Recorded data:
^^^^^^^^^^^^^^^^

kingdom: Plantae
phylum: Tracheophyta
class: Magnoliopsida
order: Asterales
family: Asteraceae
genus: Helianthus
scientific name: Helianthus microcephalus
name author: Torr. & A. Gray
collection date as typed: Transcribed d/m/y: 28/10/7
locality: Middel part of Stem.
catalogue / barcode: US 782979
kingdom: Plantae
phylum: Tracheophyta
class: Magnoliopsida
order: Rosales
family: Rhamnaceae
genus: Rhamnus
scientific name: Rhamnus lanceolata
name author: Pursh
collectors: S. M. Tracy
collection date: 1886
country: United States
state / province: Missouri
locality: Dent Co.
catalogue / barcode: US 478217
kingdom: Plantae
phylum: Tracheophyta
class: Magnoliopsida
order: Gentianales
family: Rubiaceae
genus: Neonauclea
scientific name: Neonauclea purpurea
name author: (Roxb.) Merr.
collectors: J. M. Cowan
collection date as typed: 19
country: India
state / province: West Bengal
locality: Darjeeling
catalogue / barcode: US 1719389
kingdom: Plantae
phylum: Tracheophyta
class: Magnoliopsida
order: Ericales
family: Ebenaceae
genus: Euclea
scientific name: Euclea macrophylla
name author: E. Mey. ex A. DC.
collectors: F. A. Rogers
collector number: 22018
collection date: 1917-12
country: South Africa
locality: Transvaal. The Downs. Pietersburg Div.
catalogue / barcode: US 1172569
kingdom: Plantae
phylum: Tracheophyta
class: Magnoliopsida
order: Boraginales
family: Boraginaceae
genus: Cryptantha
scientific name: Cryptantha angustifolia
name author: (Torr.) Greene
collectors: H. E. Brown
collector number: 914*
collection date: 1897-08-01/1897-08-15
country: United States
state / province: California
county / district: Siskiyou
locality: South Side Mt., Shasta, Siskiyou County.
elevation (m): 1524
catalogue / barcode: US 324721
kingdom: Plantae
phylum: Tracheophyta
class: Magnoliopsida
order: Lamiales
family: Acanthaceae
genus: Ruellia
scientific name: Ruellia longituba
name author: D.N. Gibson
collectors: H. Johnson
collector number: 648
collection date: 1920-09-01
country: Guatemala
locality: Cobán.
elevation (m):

^^^^^^^^^^^^^^^^

REQUIRED WORK:
Give every line of the entries above as a JSON list of strings, with one string for each line and blank lines left out.

PROBLEM SOLUTION:
[
  "kingdom: Plantae",
  "phylum: Tracheophyta",
  "class: Magnoliopsida",
  "order: Asterales",
  "family: Asteraceae",
  "genus: Helianthus",
  "scientific name: Helianthus microcephalus",
  "name author: Torr. & A. Gray",
  "collection date as typed: Transcribed d/m/y: 28/10/7",
  "locality: Middel part of Stem.",
  "catalogue / barcode: US 782979",
  "kingdom: Plantae",
  "phylum: Tracheophyta",
  "class: Magnoliopsida",
  "order: Rosales",
  "family: Rhamnaceae",
  "genus: Rhamnus",
  "scientific name: Rhamnus lanceolata",
  "name author: Pursh",
  "collectors: S. M. Tracy",
  "collection date: 1886",
  "country: United States",
  "state / province: Missouri",
  "locality: Dent Co.",
  "catalogue / barcode: US 478217",
  "kingdom: Plantae",
  "phylum: Tracheophyta",
  "class: Magnoliopsida",
  "order: Gentianales",
  "family: Rubiaceae",
  "genus: Neonauclea",
  "scientific name: Neonauclea purpurea",
  "name author: (Roxb.) Merr.",
  "collectors: J. M. Cowan",
  "collection date as typed: 19",
  "country: India",
  "state / province: West Bengal",
  "locality: Darjeeling",
  "catalogue / barcode: US 1719389",
  "kingdom: Plantae",
  "phylum: Tracheophyta",
  "class: Magnoliopsida",
  "order: Ericales",
  "family: Ebenaceae",
  "genus: Euclea",
  "scientific name: Euclea macrophylla",
  "name author: E. Mey. ex A. DC.",
  "collectors: F. A. Rogers",
  "collector number: 22018",
  "collection date: 1917-12",
  "country: South Africa",
  "locality: Transvaal. The Downs. Pietersburg Div.",
  "catalogue / barcode: US 1172569",
  "kingdom: Plantae",
  "phylum: Tracheophyta",
  "class: Magnoliopsida",
  "order: Boraginales",
  "family: Boraginaceae",
  "genus: Cryptantha",
  "scientific name: Cryptantha angustifolia",
  "name author: (Torr.) Greene",
  "collectors: H. E. Brown",
  "collector number: 914*",
  "collection date: 1897-08-01/1897-08-15",
  "country: United States",
  "state / province: California",
  "county / district: Siskiyou",
  "locality: South Side Mt., Shasta, Siskiyou County.",
  "elevation (m): 1524",
  "catalogue / barcode: US 324721",
  "kingdom: Plantae",
  "phylum: Tracheophyta",
  "class: Magnoliopsida",
  "order: Lamiales",
  "family: Acanthaceae",
  "genus: Ruellia",
  "scientific name: Ruellia longituba",
  "name author: D.N. Gibson",
  "collectors: H. Johnson",
  "collector number: 648",
  "collection date: 1920-09-01",
  "country: Guatemala",
  "locality: Cobán.",
  "elevation (m):"
]